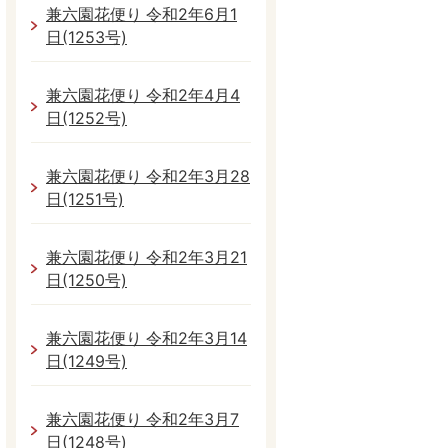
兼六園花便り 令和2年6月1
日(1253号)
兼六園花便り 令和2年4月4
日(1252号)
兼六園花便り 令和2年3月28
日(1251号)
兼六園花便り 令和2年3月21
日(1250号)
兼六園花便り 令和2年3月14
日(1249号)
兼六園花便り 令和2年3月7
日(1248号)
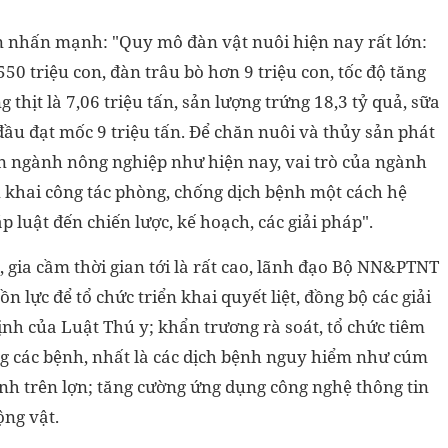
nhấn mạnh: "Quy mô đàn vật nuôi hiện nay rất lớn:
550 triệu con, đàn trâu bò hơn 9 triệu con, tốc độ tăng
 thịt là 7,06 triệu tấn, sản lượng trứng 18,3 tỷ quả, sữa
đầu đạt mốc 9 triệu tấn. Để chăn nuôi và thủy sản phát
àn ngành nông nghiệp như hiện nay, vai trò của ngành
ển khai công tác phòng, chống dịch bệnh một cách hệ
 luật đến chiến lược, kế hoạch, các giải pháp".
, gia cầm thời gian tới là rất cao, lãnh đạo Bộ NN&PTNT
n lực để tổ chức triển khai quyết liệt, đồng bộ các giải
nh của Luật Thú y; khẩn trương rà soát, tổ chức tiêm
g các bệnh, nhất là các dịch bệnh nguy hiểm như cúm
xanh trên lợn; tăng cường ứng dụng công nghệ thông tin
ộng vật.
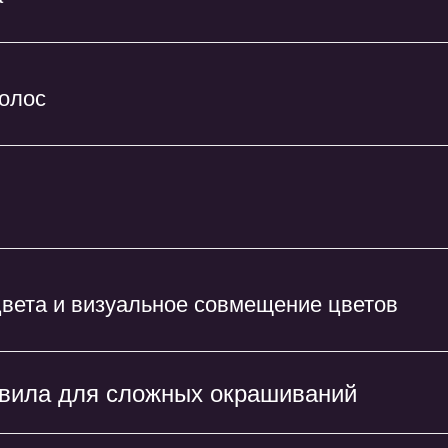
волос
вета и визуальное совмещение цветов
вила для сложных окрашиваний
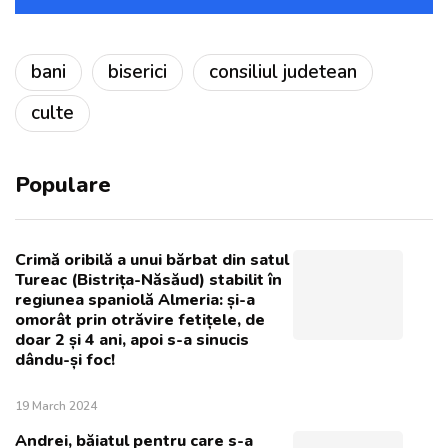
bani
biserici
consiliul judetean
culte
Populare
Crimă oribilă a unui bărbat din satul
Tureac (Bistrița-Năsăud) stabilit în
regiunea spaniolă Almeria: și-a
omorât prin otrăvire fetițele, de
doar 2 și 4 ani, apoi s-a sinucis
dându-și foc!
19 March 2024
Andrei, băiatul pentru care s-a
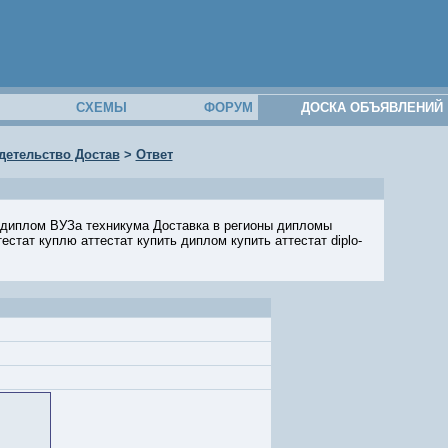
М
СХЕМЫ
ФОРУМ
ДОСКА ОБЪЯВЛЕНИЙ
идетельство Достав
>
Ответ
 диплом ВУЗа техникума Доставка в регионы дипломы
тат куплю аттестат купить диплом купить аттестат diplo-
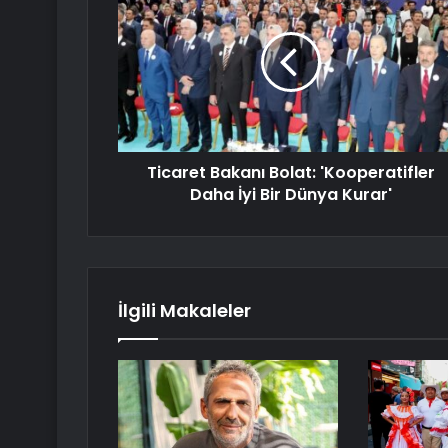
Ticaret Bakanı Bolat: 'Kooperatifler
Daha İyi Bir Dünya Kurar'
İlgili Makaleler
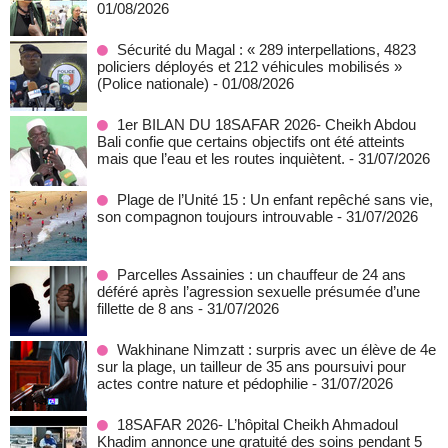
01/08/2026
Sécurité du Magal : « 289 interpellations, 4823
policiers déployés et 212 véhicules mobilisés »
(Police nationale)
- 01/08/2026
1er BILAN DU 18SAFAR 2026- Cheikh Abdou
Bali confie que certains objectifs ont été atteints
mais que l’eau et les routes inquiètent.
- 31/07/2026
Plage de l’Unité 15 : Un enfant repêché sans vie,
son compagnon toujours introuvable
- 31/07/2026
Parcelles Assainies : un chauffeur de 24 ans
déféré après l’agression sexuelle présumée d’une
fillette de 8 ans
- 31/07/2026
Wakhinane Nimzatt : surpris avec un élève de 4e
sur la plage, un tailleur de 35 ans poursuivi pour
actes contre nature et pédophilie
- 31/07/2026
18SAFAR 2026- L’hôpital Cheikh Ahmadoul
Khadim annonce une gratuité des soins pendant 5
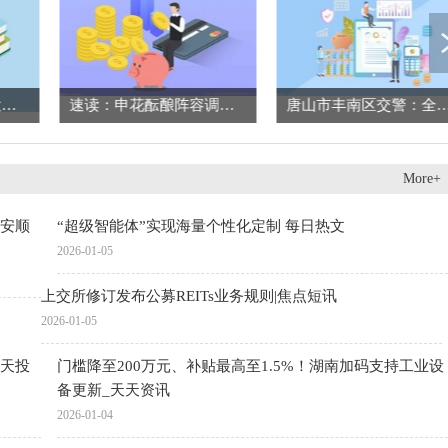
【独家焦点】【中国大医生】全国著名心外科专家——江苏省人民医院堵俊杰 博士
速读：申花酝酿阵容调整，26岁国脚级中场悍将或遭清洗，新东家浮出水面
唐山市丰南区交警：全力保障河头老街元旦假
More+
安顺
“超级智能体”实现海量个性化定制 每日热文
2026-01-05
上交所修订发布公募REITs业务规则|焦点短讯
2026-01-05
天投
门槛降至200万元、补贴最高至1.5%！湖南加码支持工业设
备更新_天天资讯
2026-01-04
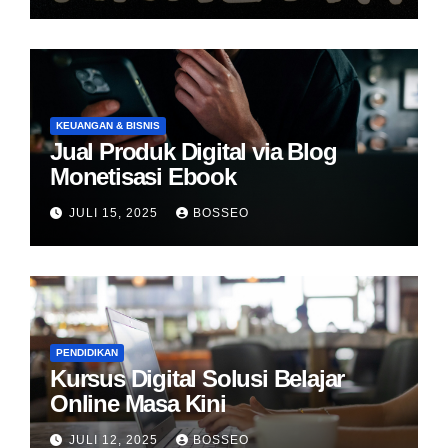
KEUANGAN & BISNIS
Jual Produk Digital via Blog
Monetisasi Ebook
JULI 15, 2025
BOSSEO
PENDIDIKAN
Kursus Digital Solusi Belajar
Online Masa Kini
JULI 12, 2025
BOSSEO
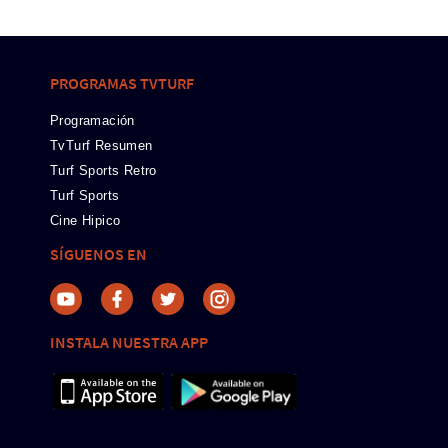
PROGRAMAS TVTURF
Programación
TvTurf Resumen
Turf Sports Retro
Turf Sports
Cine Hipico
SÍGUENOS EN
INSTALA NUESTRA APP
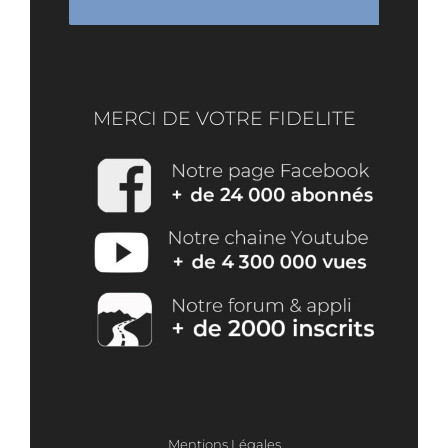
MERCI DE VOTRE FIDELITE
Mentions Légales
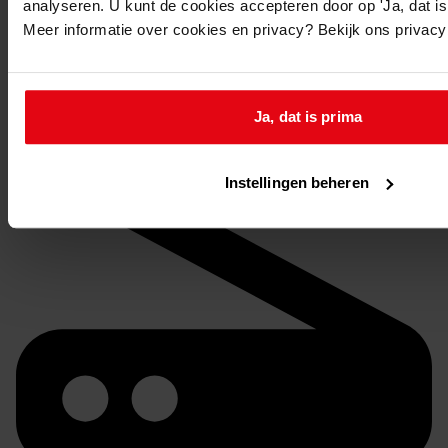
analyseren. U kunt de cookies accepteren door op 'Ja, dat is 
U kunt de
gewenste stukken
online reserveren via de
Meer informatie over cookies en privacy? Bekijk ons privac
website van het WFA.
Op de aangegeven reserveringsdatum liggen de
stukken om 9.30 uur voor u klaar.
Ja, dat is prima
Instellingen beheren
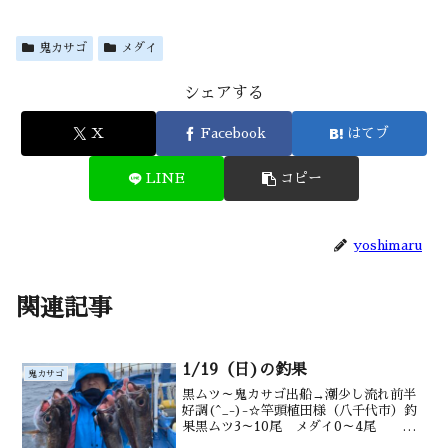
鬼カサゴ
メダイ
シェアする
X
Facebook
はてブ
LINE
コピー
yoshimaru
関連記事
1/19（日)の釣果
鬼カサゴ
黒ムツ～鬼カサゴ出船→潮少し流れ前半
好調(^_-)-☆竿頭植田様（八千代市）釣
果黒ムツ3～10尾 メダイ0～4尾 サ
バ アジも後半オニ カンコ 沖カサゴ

▶ Request: Reproduce every line of text from all the entries above without any changes, and leave the pictures out of your answer.

▶ Answer:
兼六園花便り 令和2年6月1
日(1253号)
兼六園花便り 令和2年4月4
日(1252号)
兼六園花便り 令和2年3月28
日(1251号)
兼六園花便り 令和2年3月21
日(1250号)
兼六園花便り 令和2年3月14
日(1249号)
兼六園花便り 令和2年3月7
日(1248号)
nhấn mạnh: "Quy mô đàn vật nuôi hiện nay rất lớn:
550 triệu con, đàn trâu bò hơn 9 triệu con, tốc độ tăng
 thịt là 7,06 triệu tấn, sản lượng trứng 18,3 tỷ quả, sữa
đầu đạt mốc 9 triệu tấn. Để chăn nuôi và thủy sản phát
àn ngành nông nghiệp như hiện nay, vai trò của ngành
ển khai công tác phòng, chống dịch bệnh một cách hệ
 luật đến chiến lược, kế hoạch, các giải pháp".
, gia cầm thời gian tới là rất cao, lãnh đạo Bộ NN&PTNT
n lực để tổ chức triển khai quyết liệt, đồng bộ các giải
nh của Luật Thú y; khẩn trương rà soát, tổ chức tiêm
g các bệnh, nhất là các dịch bệnh nguy hiểm như cúm
xanh trên lợn; tăng cường ứng dụng công nghệ thông tin
ộng vật.
волос
вета и визуальное совмещение цветов
вила для сложных окрашиваний
bani
biserici
consiliul judetean
culte
Populare
Crimă oribilă a unui bărbat din satul
Tureac (Bistrița-Năsăud) stabilit în
regiunea spaniolă Almeria: și-a
omorât prin otrăvire fetițele, de
doar 2 și 4 ani, apoi s-a sinucis
dându-și foc!
19 March 2024
Andrei, băiatul pentru care s-a
М
СХЕМЫ
ФОРУМ
ДОСКА ОБЪЯВЛЕНИЙ
идетельство Достав
>
Ответ
 диплом ВУЗа техникума Доставка в регионы дипломы
тат куплю аттестат купить диплом купить аттестат diplo-
Ticaret Bakanı Bolat: 'Kooperatifler
Daha İyi Bir Dünya Kurar'
İlgili Makaleler
01/08/2026
Sécurité du Magal : « 289 interpellations, 4823
policiers déployés et 212 véhicules mobilisés »
(Police nationale)
- 01/08/2026
1er BILAN DU 18SAFAR 2026- Cheikh Abdou
Bali confie que certains objectifs ont été atteints
mais que l’eau et les routes inquiètent.
- 31/07/2026
Plage de l’Unité 15 : Un enfant repêché sans vie,
son compagnon toujours introuvable
- 31/07/2026
Parcelles Assainies : un chauffeur de 24 ans
déféré après l’agression sexuelle présumée d’une
fillette de 8 ans
- 31/07/2026
Wakhinane Nimzatt : surpris avec un élève de 4e
sur la plage, un tailleur de 35 ans poursuivi pour
actes contre nature et pédophilie
- 31/07/2026
18SAFAR 2026- L’hôpital Cheikh Ahmadoul
Khadim annonce une gratuité des soins pendant 5
【独家焦点】【中国大医生】全国著名心外科专家——江苏省人民医院堵俊杰 博士
速读：申花酝酿阵容调整，26岁国脚级中场悍将或遭清洗，新东家浮出水面
唐山市丰南区交警：全力保障河头老街元旦假
More+
安顺
“超级智能体”实现海量个性化定制 每日热文
2026-01-05
上交所修订发布公募REITs业务规则|焦点短讯
2026-01-05
天投
门槛降至200万元、补贴最高至1.5%！湖南加码支持工业设
备更新_天天资讯
2026-01-04
KEUANGAN & BISNIS
Jual Produk Digital via Blog
Monetisasi Ebook
JULI 15, 2025
BOSSEO
PENDIDIKAN
Kursus Digital Solusi Belajar
Online Masa Kini
JULI 12, 2025
BOSSEO
PROGRAMAS TVTURF
Programación
TvTurf Resumen
Turf Sports Retro
Turf Sports
Cine Hipico
SÍGUENOS EN
INSTALA NUESTRA APP
MERCI DE VOTRE FIDELITE
Mentions Légales
analyseren. U kunt de cookies accepteren door op 'Ja, dat is 
U kunt de
gewenste stukken
online reserveren via de
Meer informatie over cookies en privacy? Bekijk ons privac
website van het WFA.
Op de aangegeven reserveringsdatum liggen de
stukken om 9.30 uur voor u klaar.
Ja, dat is prima
Instellingen beheren
鬼カサゴ
メダイ
シェアする
X
Facebook
はてブ
LINE
コピー
yoshimaru
関連記事
1/19（日)の釣果
鬼カサゴ
黒ムツ～鬼カサゴ出船→潮少し流れ前半
好調(^_-)-☆竿頭植田様（八千代市）釣
果黒ムツ3～10尾 メダイ0～4尾 サ
バ アジも後半オニ カンコ 沖カサゴ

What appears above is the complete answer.